◆ **Stated exercise**
Rewrite each of the entries below, changing "bounding box" to "enclosing box" and keeping everything else the same. Leave the pictures out of your answer.

◆ **Exercise data**
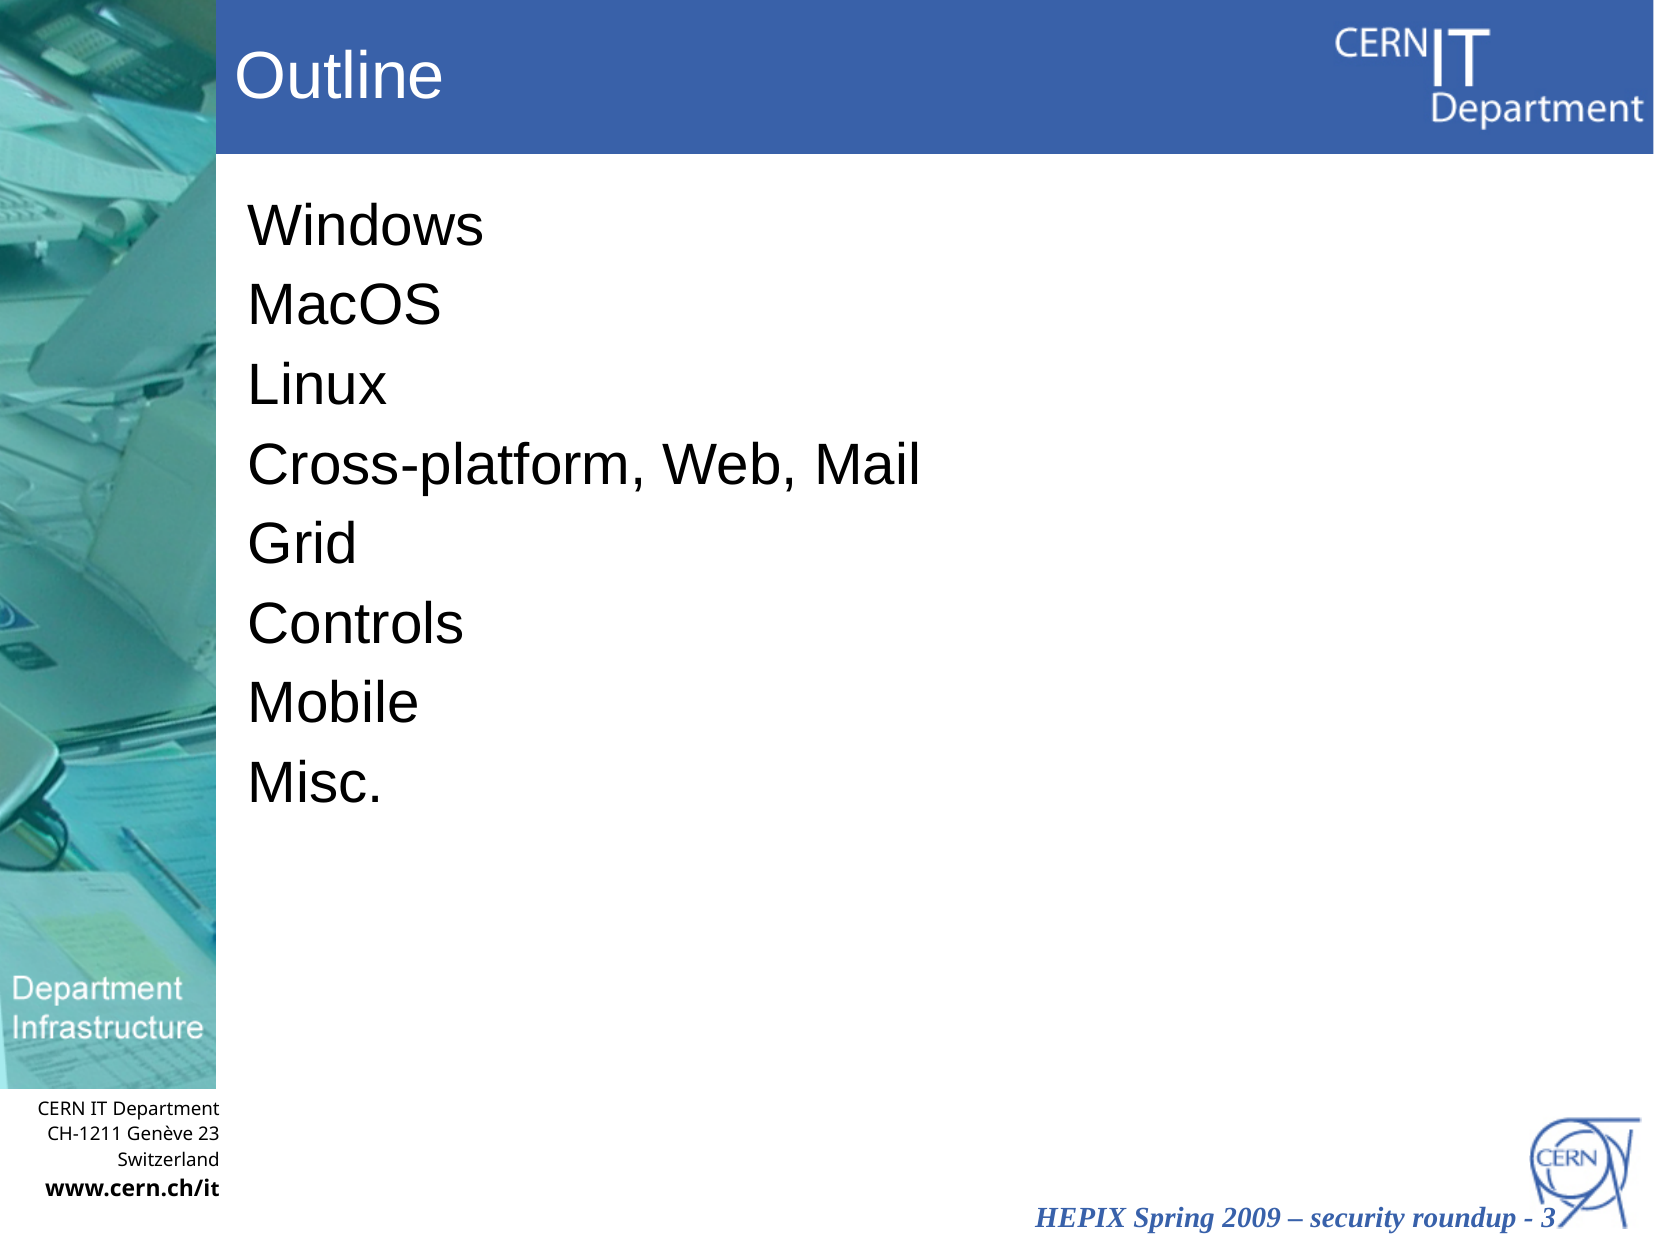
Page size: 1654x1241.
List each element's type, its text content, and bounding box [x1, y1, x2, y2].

list Windows MacOS Linux Cross-platform, Web, Mail Grid Controls Mobile Misc. [247, 192, 1613, 1148]
picture [216, 0, 1654, 154]
title Outline [234, 7, 1241, 143]
picture [1529, 1116, 1642, 1229]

◆ **Expected output**
Page size: 1654x1241.
List each element's type, its text content, and enclosing box [x1, y1, x2, y2].

list Windows MacOS Linux Cross-platform, Web, Mail Grid Controls Mobile Misc. [247, 192, 1613, 1148]
picture [216, 0, 1654, 154]
title Outline [234, 7, 1241, 143]
picture [1529, 1116, 1642, 1229]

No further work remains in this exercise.